After a day in Kathmandu, we flew on a single engine, fixed-wing plane into Lukla’s Tenzing-Hillary Airport, one of the most dangerous in the world. Busy, bustling, and situated at 9,383 feet, it’s the gateway to the Everest region. There is one runway for planes to take off and land. And they only get one shot at either.
The flight from Kathmandu to Lukla is not for the faint of heart. Like soaring on the wings of a bird, the aircraft reacts to every bump, gust, and air bubble along the way. Sit on the left side of the plane for the best view of the mountains including an ephemeral glimpse of Everest.
Once safely in Lukla, we started the trek thirty minutes after landing.
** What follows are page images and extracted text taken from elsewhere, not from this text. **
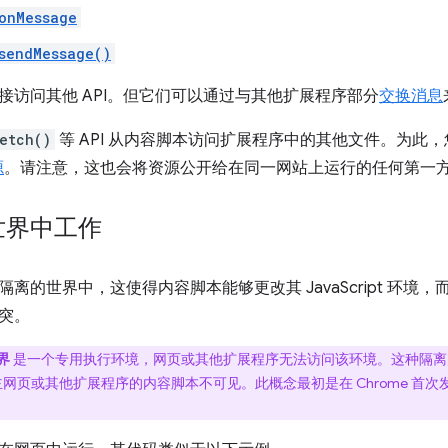
onMessage
sendMessage()
接访问其他 API。但它们可以通过与其他扩展程序部分
交换消息
etch()
等 API 从内容脚本访问扩展程序中的其他文件。为此
源
。请注意，这也会将资源公开给在同一网站上运行的任何第一
世界中工作
离的世界中，这使得内容脚本能够更改其 JavaScript 环
突。
界
是一个专用执行环境，网页或其他扩展程序无法访问该环境。这种隔离
 变量对宿主网页或其他扩展程序的内容脚本不可见。此概念最初是在 Chrome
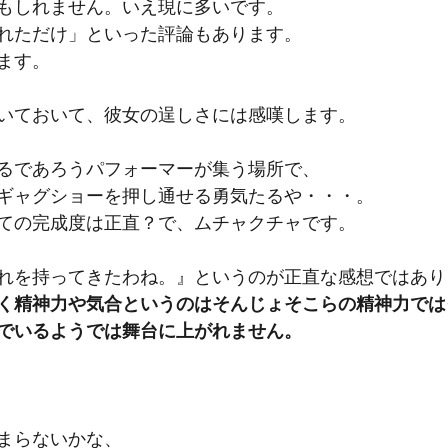
もしれません。いえ現に多いです。
れただけ」といった評論もあります。
ます。
いておいて、彼女の逞しさには感嘆します。
るであろうパフォーマーが集う場所で、
ギャグショーを押し通せる勇気たるや・・・。
ての完成度は正直？で、ムチャクチャです。
れを持ってきたわね。』というのが正直な感想ではあり
く精神力や気合というのはそんじょそこらの精神力では
でいるようでは舞台に上がれません。
まらないかな、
The journey took about six hours to Monjo. If you didn’t break in your boots sufficiently before arriving in Sargamatha National Park, you’ll know it. This initial leg was where I realized my boots were not tied tight enough. Both feet sustained blisters, which required care for the remaining nineteen days.
The first two to three hours of the trek was mostly down hill. The road was comprised of stone, large rocks, boulders, and zho scat. It was also extremely dusty. Most of the porters wore bandanas or light buffs over their mouths to keep the crap out.
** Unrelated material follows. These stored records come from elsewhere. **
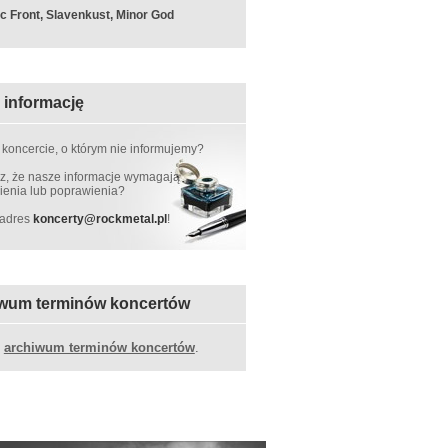
c Front, Slavenkust, Minor God
 informację
 koncercie, o którym nie informujemy?
, że nasze informacje wymagają
ienia lub poprawienia?
 adres
koncerty
@
rockmetal.pl
!
wum terminów koncertów
z
archiwum terminów koncertów
.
We spent the night in Monjo, and awoke to the sounds of roosters cawing and dogs barking.
The next day we trekked over several suspension bridges. There is no other way around so if you have a fear of heights, you’ll want to close your eyes and hold on. Or keep them open, feel the fear and do it anyway.
This is a shot of the Hillary Bridge, named after Edmund Hillary, downriver.
This is also a shot of the Edmund Bridge. My turn.
After a grueling trek of switchbacks and hot, dusty roads, we reached Namche Bazaar. Hotels, hostels, and rooms were plentiful in Namche, along with stores, restaurants, even a bar that played the old Everest documentary on certain nights. When I arrived in Namche, there was a grand opening for a bona fide The North Face store. (There are a ton of knockoffs, so buyer beware.) Anything you might have forgotten or could need for the trek ahead, you can probably find in Namche. I forgot nail clippers and was able to pick up one up with an intricate Chinese dragon soldered to it for a few bucks.
About an hour before sunset, we did a short but steep climb up seven or eight hundred steps to the Tenzing Norgay statue. From this vantage point you can see Mount Everest in the background with the sun’s golden rays illuminating the summit. Well worth the short excursion.
Most people recommend two nights in Namche for acclimatization. It’s definitely an easy place to hang out and spend time with many wifi-enabled bakeries and cafes.
My guide wanted me to see more of the Everest region, so in the morning, after a quick breakfast of porridge, toast and cheese, we set out for Tashinga. It was a relatively flat, quick trek and I did my acclimatization night there. The climb out of Namche was as beautiful as the climb in.